Enough “subjective” determinations by school districts or charters would not trigger the statewide ban, though, because the proposed threshold only applies to “objective” sensitive material, according to the draft legislation.

“This proposed legislation strikes the right balance in empowering parents, protecting children, and giving the needed support and guidance to schools and districts,” said Rep. Candice Pierucci, R-Riverton, in a statement after the committee meeting.

Pierucci is co-chair of the Education Interim Committee, and like all other Republicans on it, voted in favor of the proposal.

‘Government overreach’

(Trent Nelson | The Salt Lake Tribune) Sen. Kathleen Riebe, D-Cottonwood Heights, and Rep. Carol Spackman Moss, D-Holladay, during a meeting of the Education Interim Committee in Salt Lake City on Wednesday, Nov. 15, 2023.

Some who spoke against the draft legislation Wednesday instead felt that it would take too much power away from Utah parents, librarians, and school district professionals.

This included parent Kevin Korous, who said decisions about the “age and subject appropriateness” of a book should be decided by those within a community, and not the state.

“I believe the statewide threshold takes away my voice, it takes away my wife’s voice, and it takes away parental rights,” he said. “I ask that these decisions be made at the local level.”

Alpine School District board member Julie King argued that her district’s review process is already working. The district has created 28 committees involving 112 parents, she said, and has “resolved issues at the most local level.”

“The amendments in the sensitive materials bill takes control from most parents and teachers in schools, and puts that on individuals in other counties,” King said.

(Trent Nelson | The Salt Lake Tribune) Rep. Kera Birkeland, R-Morgan, directs remarks to House Minority Leader Angela Romero, D-Salt Lake City, during debate on the term "criminal pornography" in a meeting of the Education Interim Committee in Salt Lake City on Wednesday, Nov. 15, 2023.

Legislation like this — if enacted — could also scare people away from becoming librarians and educators, Spackman Moss, D-Holladay, argued.

“We are undermining professional teachers and librarians when we have discussions like this, and bills that include things like ‘criminal pornography,’” she said. “They’re quitting, they’re leaving the profession, who’s coming into it?

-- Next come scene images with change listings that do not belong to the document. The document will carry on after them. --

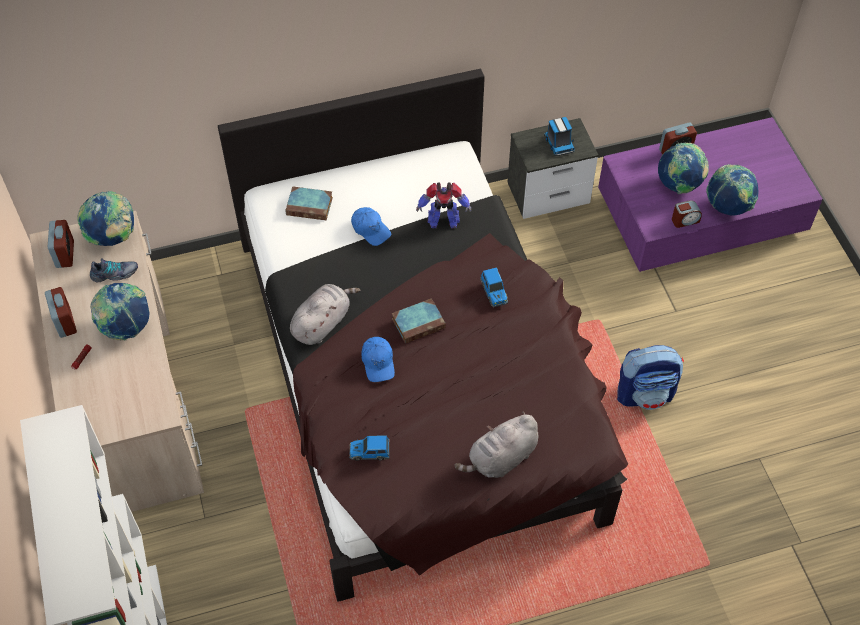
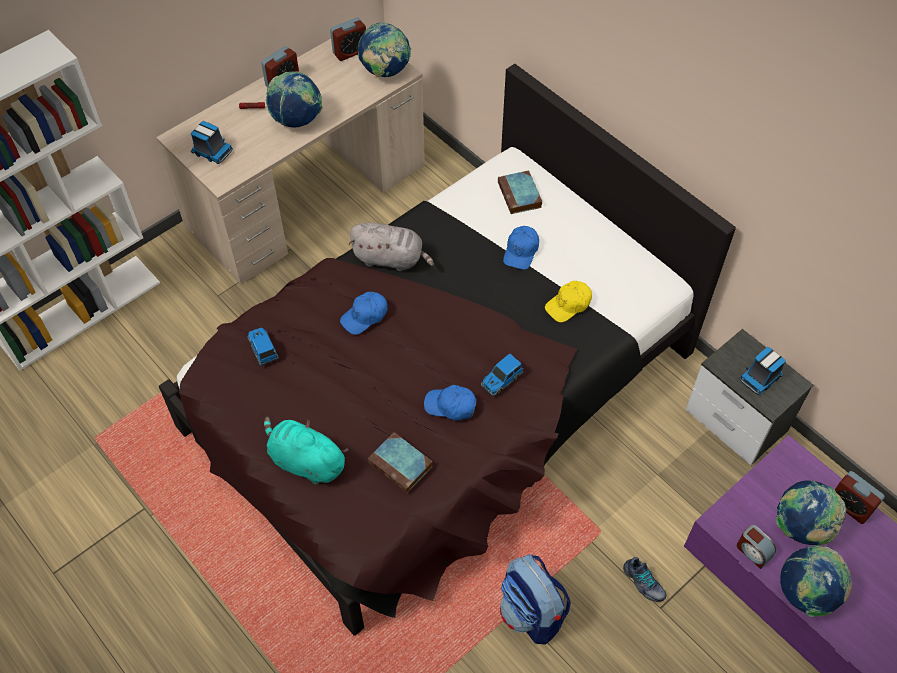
camera: 65 degrees right, 0 degrees up
shoe [90,259,138,282] -> shoe moved to [623,557,667,602]
book [392,298,446,343] -> book moved to [368,432,433,493]
toy robot [416,182,471,229] -> yellow cap [545,281,592,322]
grey plush toy [454,411,538,478] -> turquoise plush toy [264,417,348,485]
none -> toy truck [191,121,233,164]
none -> blue cap [424,385,477,421]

This is government overreach.”

Spackman Moss also questioned whether using terms such as “criminal pornography” to define objective sensitive material would make librarians and educators vulnerable to criminal prosecution.

“These definitions [in the draft legislation] all come from the criminal code,” said Managing Associate General Counsel Mike Curtis. “So the individual who hands pornography to a minor, who provides access to a minor, could be subject to criminal penalties.”

As to how that could happen — and whether it could happen before or after a proposed review process — was not detailed Wednesday.